## [Aim of the task]
Your reproduction of the entries should be exact and should contain no pictures.

Collection entries:
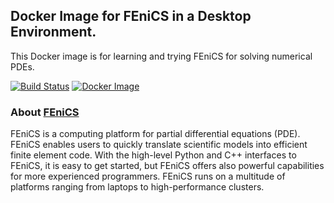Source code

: ## Docker Image for FEniCS in a Desktop Environment.

This Docker image is for learning and trying FEniCS for solving numerical PDEs.

[![Build Status](https://travis-ci.org/unifem/FEniCS-desktop.svg?branch=travis)](https://travis-ci.org/unifem/FEniCS-desktop)   [![Docker Image](https://images.microbadger.com/badges/image/unifem/fenics-desktop.svg)](https://microbadger.com/images/unifem/fenics-desktop)


### About [FEniCS](https://fenicsproject.org/)

FEniCS is a computing platform for partial differential equations
(PDE). FEniCS enables users to quickly translate scientific models
into efficient finite element code. With the high-level Python and C++
interfaces to FEniCS, it is easy to get started, but FEniCS offers
also powerful capabilities for more experienced programmers. FEniCS
runs on a multitude of platforms ranging from laptops to
high-performance clusters.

## [Answer box]
Source code

: ## Docker Image for FEniCS in a Desktop Environment.

This Docker image is for learning and trying FEniCS for solving numerical PDEs.

[![Build Status](https://travis-ci.org/unifem/FEniCS-desktop.svg?branch=travis)](https://travis-ci.org/unifem/FEniCS-desktop)   [![Docker Image](https://images.microbadger.com/badges/image/unifem/fenics-desktop.svg)](https://microbadger.com/images/unifem/fenics-desktop)


### About [FEniCS](https://fenicsproject.org/)

FEniCS is a computing platform for partial differential equations
(PDE). FEniCS enables users to quickly translate scientific models
into efficient finite element code. With the high-level Python and C++
interfaces to FEniCS, it is easy to get started, but FEniCS offers
also powerful capabilities for more experienced programmers. FEniCS
runs on a multitude of platforms ranging from laptops to
high-performance clusters.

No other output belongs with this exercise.